The Washington Post apparently agrees with President Donald Trump’s EPA chief’s assertion that it’s nearly impossible to determine if carbon emissions are driving climate change.
Scott Pruitt’s recent comments suggesting carbon emissions might not be driving climate change is proof enough that the former Oklahoma AG is a “climate denier,” WaPo wrote in an editorial Friday. The paper’s editorial board also accidentally agreed with one of Pruitt’s claims, namely that it is difficult to determine what is causing so-called man-made global warming.
“Scientists cannot say exactly how much warming will occur after a given amount of carbon dioxide is pumped into the atmosphere — and probably will not be able to until after the warming has occurred,” WaPo wrote.
The paper’s editorial staff hedged its comments, however, telling its audience that there is enough evidence showing greenhouse-gas emissions play a role in climate change – in effect, the debate over global warming is over, according to the paper, even though scientists continue researching how and why the climate changes.
His comments prompted calls for Pruitt to resign for supposedly misleading Congress about his beliefs on global warming.
Activists railed against the EPA administrator, suggesting Pruitt had hoodwinked Congress.
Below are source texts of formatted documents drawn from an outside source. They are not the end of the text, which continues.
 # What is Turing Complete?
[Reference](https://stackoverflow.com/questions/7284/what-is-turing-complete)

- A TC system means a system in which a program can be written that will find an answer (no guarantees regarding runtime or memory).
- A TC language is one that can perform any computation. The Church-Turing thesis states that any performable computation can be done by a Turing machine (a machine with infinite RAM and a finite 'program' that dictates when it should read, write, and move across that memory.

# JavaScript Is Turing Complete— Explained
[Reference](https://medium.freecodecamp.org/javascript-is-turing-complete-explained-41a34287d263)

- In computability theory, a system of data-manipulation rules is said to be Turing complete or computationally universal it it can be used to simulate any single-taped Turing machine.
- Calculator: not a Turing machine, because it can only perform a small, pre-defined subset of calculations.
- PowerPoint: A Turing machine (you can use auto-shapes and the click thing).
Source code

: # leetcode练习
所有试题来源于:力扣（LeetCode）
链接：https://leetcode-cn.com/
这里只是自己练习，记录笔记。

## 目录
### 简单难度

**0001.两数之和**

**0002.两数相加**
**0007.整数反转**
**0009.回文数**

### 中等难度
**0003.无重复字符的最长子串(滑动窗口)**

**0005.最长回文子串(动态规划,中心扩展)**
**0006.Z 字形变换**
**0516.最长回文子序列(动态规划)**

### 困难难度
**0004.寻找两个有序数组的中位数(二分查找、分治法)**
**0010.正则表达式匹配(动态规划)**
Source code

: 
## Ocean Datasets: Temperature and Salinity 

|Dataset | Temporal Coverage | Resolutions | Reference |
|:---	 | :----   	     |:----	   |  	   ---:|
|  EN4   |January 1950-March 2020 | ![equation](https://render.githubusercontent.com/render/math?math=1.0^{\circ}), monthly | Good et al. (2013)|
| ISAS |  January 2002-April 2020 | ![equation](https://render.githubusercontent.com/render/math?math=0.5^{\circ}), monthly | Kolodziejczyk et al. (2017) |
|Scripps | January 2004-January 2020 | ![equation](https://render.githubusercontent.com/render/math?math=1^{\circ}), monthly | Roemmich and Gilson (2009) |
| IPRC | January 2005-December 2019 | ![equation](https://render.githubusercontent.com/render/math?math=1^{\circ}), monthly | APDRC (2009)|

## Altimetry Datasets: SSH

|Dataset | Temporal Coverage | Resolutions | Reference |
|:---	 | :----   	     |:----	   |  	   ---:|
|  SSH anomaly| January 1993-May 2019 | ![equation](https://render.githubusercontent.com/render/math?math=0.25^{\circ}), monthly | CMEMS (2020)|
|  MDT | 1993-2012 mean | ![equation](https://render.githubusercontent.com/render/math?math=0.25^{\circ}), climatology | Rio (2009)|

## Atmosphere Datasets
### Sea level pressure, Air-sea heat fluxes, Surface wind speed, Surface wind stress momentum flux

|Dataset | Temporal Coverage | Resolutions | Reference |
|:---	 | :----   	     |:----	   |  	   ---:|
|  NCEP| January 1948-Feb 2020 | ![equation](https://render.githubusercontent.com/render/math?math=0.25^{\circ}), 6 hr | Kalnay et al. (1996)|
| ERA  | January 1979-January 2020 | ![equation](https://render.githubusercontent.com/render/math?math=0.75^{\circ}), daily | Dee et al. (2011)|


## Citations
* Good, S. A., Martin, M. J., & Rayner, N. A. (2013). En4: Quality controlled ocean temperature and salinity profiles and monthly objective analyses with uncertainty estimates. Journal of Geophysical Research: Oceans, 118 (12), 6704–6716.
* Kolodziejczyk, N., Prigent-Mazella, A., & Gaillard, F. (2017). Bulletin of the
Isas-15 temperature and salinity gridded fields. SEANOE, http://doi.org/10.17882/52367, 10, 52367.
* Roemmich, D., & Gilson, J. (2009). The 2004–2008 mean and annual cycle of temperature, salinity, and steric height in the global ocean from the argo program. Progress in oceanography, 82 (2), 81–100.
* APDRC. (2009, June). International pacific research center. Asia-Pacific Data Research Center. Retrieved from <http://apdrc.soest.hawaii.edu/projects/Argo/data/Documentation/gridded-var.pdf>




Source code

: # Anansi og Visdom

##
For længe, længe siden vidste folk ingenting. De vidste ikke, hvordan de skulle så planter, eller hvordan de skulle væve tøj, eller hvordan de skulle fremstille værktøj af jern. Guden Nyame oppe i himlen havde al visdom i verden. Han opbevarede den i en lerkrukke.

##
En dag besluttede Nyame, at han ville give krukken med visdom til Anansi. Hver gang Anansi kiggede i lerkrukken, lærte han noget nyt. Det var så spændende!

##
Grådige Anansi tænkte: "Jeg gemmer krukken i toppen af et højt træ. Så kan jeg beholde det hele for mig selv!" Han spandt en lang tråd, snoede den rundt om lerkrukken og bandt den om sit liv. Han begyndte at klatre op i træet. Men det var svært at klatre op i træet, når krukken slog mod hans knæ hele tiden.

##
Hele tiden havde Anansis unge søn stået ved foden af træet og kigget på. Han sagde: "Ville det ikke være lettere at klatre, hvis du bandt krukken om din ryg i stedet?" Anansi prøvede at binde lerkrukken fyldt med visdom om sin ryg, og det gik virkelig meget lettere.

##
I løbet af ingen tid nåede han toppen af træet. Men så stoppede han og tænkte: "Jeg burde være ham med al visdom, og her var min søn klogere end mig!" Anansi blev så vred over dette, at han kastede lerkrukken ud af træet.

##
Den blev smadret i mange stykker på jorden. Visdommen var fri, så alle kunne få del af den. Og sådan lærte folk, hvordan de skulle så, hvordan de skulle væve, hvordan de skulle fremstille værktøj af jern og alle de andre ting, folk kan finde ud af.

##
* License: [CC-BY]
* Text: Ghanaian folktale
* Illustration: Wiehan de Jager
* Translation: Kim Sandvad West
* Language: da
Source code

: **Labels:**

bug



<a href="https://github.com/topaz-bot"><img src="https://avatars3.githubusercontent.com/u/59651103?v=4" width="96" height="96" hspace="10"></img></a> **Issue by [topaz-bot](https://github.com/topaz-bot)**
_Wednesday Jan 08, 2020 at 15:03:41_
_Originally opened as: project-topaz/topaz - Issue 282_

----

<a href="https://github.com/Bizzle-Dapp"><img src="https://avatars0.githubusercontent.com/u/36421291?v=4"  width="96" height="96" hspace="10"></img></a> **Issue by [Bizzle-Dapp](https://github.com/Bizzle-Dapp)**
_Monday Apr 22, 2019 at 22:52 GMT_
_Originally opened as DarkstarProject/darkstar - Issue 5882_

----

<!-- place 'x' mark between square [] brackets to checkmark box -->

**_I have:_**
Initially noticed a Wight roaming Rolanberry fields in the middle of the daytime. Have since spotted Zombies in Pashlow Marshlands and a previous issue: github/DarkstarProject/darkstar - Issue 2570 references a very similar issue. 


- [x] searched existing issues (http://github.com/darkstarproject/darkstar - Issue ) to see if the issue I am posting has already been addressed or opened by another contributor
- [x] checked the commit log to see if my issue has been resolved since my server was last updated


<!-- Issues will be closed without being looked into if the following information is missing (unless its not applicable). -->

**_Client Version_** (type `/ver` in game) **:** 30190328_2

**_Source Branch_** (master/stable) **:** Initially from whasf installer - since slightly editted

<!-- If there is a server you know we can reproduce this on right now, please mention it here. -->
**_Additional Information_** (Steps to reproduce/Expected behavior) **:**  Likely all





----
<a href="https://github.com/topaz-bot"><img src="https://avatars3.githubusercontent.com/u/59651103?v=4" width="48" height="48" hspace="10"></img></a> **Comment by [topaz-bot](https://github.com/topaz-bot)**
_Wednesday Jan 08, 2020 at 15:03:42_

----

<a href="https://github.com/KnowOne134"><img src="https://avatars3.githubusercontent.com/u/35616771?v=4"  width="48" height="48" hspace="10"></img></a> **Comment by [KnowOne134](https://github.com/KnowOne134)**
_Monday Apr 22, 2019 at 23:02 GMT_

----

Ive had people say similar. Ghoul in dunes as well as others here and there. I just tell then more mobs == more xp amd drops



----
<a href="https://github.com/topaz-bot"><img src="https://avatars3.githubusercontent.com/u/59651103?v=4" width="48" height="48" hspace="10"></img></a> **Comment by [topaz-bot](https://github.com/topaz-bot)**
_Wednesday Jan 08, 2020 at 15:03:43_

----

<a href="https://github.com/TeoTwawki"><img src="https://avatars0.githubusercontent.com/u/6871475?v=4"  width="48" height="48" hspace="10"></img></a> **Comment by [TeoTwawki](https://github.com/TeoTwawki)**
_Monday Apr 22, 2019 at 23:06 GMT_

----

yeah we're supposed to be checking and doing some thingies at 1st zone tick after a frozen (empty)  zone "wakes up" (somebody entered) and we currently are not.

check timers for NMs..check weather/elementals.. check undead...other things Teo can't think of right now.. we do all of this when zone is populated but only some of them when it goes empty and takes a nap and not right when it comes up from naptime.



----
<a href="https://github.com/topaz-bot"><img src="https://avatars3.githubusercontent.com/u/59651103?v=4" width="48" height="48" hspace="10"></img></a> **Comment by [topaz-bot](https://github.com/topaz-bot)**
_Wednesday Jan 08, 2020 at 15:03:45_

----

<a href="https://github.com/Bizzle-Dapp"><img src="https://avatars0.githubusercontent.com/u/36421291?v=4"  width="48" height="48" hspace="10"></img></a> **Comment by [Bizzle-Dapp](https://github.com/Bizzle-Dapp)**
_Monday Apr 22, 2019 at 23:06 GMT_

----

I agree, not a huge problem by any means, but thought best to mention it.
Yet, he has consistently argued there is ongoing scientific debate about the extent to which man-made greenhouse gas emissions impact the climate.
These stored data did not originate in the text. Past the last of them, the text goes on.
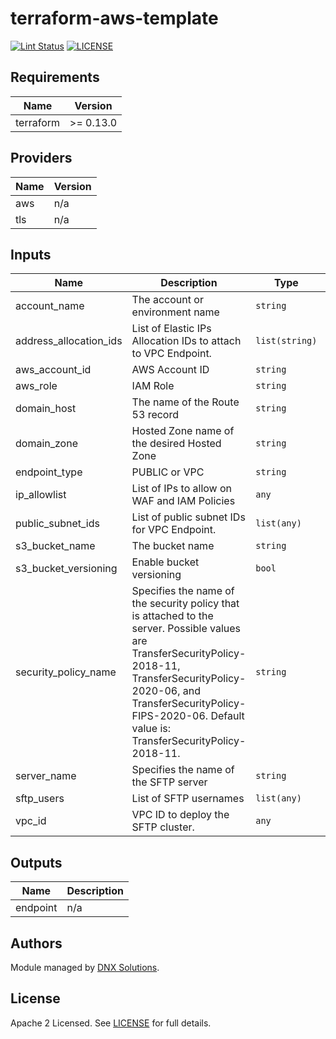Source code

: # terraform-aws-template

[![Lint Status](https://github.com/DNXLabs/terraform-aws-template/workflows/Lint/badge.svg)](https://github.com/DNXLabs/terraform-aws-template/actions)
[![LICENSE](https://img.shields.io/github/license/DNXLabs/terraform-aws-template)](https://github.com/DNXLabs/terraform-aws-template/blob/master/LICENSE)

<!--- BEGIN_TF_DOCS --->

## Requirements

| Name | Version |
|------|---------|
| terraform | >= 0.13.0 |

## Providers

| Name | Version |
|------|---------|
| aws | n/a |
| tls | n/a |

## Inputs

| Name | Description | Type | Default | Required |
|------|-------------|------|---------|:--------:|
| account\_name | The account or environment name | `string` | n/a | yes |
| address\_allocation\_ids | List of Elastic IPs Allocation IDs to attach to VPC Endpoint. | `list(string)` | n/a | yes |
| aws\_account\_id | AWS Account ID | `string` | n/a | yes |
| aws\_role | IAM Role | `string` | n/a | yes |
| domain\_host | The name of the Route 53 record | `string` | n/a | yes |
| domain\_zone | Hosted Zone name of the desired Hosted Zone | `string` | n/a | yes |
| endpoint\_type | PUBLIC or VPC | `string` | `"PUBLIC"` | no |
| ip\_allowlist | List of IPs to allow on WAF and IAM Policies | `any` | n/a | yes |
| public\_subnet\_ids | List of public subnet IDs for VPC Endpoint. | `list(any)` | `[]` | no |
| s3\_bucket\_name | The bucket name | `string` | n/a | yes |
| s3\_bucket\_versioning | Enable bucket versioning | `bool` | n/a | yes |
| security\_policy\_name | Specifies the name of the security policy that is attached to the server. Possible values are TransferSecurityPolicy-2018-11, TransferSecurityPolicy-2020-06, and TransferSecurityPolicy-FIPS-2020-06. Default value is: TransferSecurityPolicy-2018-11. | `string` | `"TransferSecurityPolicy-2018-11"` | no |
| server\_name | Specifies the name of the SFTP server | `string` | n/a | yes |
| sftp\_users | List of SFTP usernames | `list(any)` | `[]` | no |
| vpc\_id | VPC ID to deploy the SFTP cluster. | `any` | n/a | yes |

## Outputs

| Name | Description |
|------|-------------|
| endpoint | n/a |

<!--- END_TF_DOCS --->

## Authors

Module managed by [DNX Solutions](https://github.com/DNXLabs).

## License

Apache 2 Licensed. See [LICENSE](https://github.com/DNXLabs/terraform-aws-template/blob/master/LICENSE) for full details.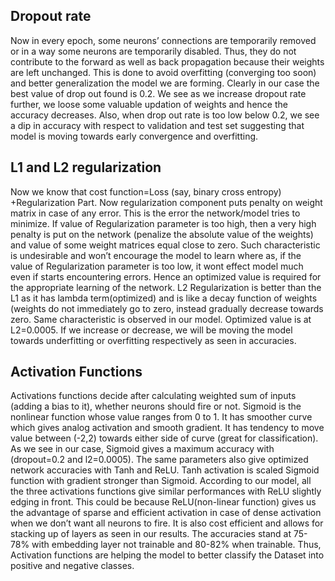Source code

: ## Dropout rate
Now in every epoch, some neurons’ connections are temporarily removed or in a way some neurons are temporarily disabled. Thus, they do not contribute to the forward as well as back propagation because their weights are left unchanged. This is done to avoid overfitting (converging too soon) and better generalization the model we are forming. Clearly in our case the best value of drop out found is 0.2. We see as we increase dropout rate further, we loose some valuable updation of weights and hence the accuracy decreases. Also, when drop out rate is too low below 0.2, we see a dip in accuracy with respect to validation and test set suggesting that model is moving towards early convergence and overfitting.
## L1 and L2 regularization
Now we know that cost function=Loss (say, binary cross entropy) +Regularization Part. Now regularization component puts penalty on weight matrix in case of any error. This is the error the network/model tries to minimize. If value of Regularization parameter is too high, then a very high penalty is put on the network (penalize the absolute value of the weights) and value of some weight matrices equal close to zero. Such characteristic is undesirable and won’t encourage the model to learn where as, if the value of Regularization parameter is too low, it wont effect model much even if starts encountering errors. Hence an optimized value is required for the appropriate learning of the network. L2 Regularization is better than the L1 as it has lambda term(optimized) and is like a decay function of weights (weights do not immediately go to zero, instead gradually decrease towards zero. Same characteristic is observed in our model. Optimized value is at L2=0.0005. If we increase or decrease, we will be moving the model towards underfitting or overfitting respectively as seen in accuracies.
## Activation Functions 
Activations functions decide after calculating weighted sum of inputs (adding a bias to it), whether neurons should fire or not. Sigmoid is the nonlinear function whose value ranges from 0 to 1. It has smoother curve which gives analog activation and smooth gradient. It has tendency to move value between (-2,2) towards either side of curve (great for classification). As we see in our case, Sigmoid gives a maximum accuracy with (dropout=0.2 and l2=0.0005). The same parameters also give optimized network accuracies with Tanh and ReLU. Tanh activation is scaled Sigmoid function with gradient stronger than Sigmoid. According to our model, all the three activations functions give similar performances with ReLU slightly edging in front. This could be because ReLU(non-linear function) gives us the advantage of sparse and efficient activation in case of dense  activation when we don’t want all neurons to fire. It is also cost efficient and allows for stacking up of layers as seen in our results. The accuracies stand at 75-78% with embedding layer not trainable and 80-82% when trainable. Thus, Activation functions are helping the model to better classify the Dataset into positive and negative classes.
“It gets cooler, it gets hotter. We don’t know the trajectory, if it is on an unsustainable course,” Pruitt told CNN in 2016 prior to becoming Trump’s EPA chief. “Nor do we know the extent by which the burning of fossil fuels, man’s contribution to that, is making this far worse than it is.”
The Post, for its part, used recent research from NASA and the National Oceanic and Atmospheric Administration to dispel Pruitt’s assessment.
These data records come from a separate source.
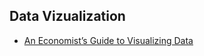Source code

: ## Data Vizualization

* [An Economist’s Guide to Visualizing Data](http://pubs.aeaweb.org/doi/pdfplus/10.1257/jep.28.1.209)
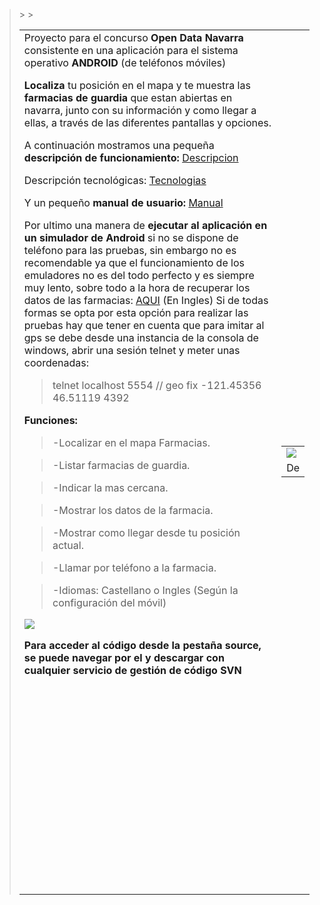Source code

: > <table>
<td>
Proyecto para el concurso <b>Open Data Navarra</b> consistente en una aplicación para el sistema operativo <b>ANDROID</b> (de teléfonos móviles)</li></ul>

**Localiza** tu posición en el mapa y te muestra las **farmacias de guardia** que estan abiertas en navarra, junto con su información y como llegar a ellas, a través de las diferentes pantallas y opciones.

A continuación mostramos una pequeña **descripción de funcionamiento:** [Descripcion](Descripcion.md)

Descripción tecnológicas: [Tecnologias](Tecnologias.md)

Y un pequeño **manual de usuario:** [Manual](Manual.md)

Por ultimo una manera de **ejecutar al aplicación en un simulador de Android** si no se dispone de teléfono para las pruebas, sin embargo no es recomendable ya que el funcionamiento de los emuladores no es del todo perfecto y es siempre muy lento, sobre todo a la hora de recuperar los datos de las farmacias: [AQUI](http://developer.android.com/guide/developing/devices/index.html)  (En Ingles)
Si de todas formas se opta por esta opción para realizar las pruebas hay que tener en cuenta que para imitar al gps se debe desde una instancia de la consola de windows, abrir una sesión telnet y meter unas coordenadas:

> telnet localhost 5554 //
> geo fix -121.45356 46.51119 4392


**Funciones:**

> -Localizar en el mapa Farmacias.

> -Listar farmacias de guardia.

> -Indicar la mas cercana.

> -Mostrar los datos de la farmacia.

> -Mostrar como llegar desde tu posición actual.

> -Llamar por teléfono a la farmacia.

> -Idiomas: Castellano o Ingles (Según la configuración del móvil)


[![](https://lh6.googleusercontent.com/_OnjNC1gvOvw/Ta2SuD-cj6I/AAAAAAAAAEU/VSbJK8wWKgE/descargar-aplicacion.png)](http://farmacias-guardia-navarra.googlecode.com/files/FarmaciasGuardiaNavarraAPP.apk)


**Para acceder al código desde la pestaña source, se puede navegar por el y descargar con cualquier servicio de gestión de código SVN**


<br></br>
<br></br>
<br></br>
<br></br>
<br></br>
-
> </td>
<blockquote><td>
<table><tr><td><a href='https://picasaweb.google.com/lh/photo/2ElKWgyatylRorzSzMPu-A?feat=embedwebsite'><img src='https://lh5.googleusercontent.com/_OnjNC1gvOvw/Ta1r72Ns0rI/AAAAAAAAAEA/ThyO-Ddwy90/s640/mapa.PNG' /></a></td></tr><tr><td>De <a href='https://picasaweb.google.com/lh/sredir?uname=113686581140285712039&target=ALBUM&id=5597248533807786625&feat=embedwebsite'></a></td></tr></table>
</td>
> > </table>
“The planet’s average surface temperature has risen about 2.0 degrees Fahrenheit (1.1 degrees Celsius) since the late 19th century,” NOAA concluded, leading researchers to believe the change was “driven largely by increased carbon dioxide and other human-made emissions into the atmosphere.”
Climate scientists have gone on the record arguing that NOAA fabricated a lot of data in a landmark 2015 study to hype up temperature increases.
Dr. John Bates, a former principal scientist at the National Climatic Data Center in North Carolina, for instance, told reporters in February that the agency’s study was meant “to discredit the notion of a global warming hiatus and rush to time the publication of the paper to influence national and international deliberations on climate policy.”
He said NOAA scientists monkeyed with data “to intensify the impact” of global warming.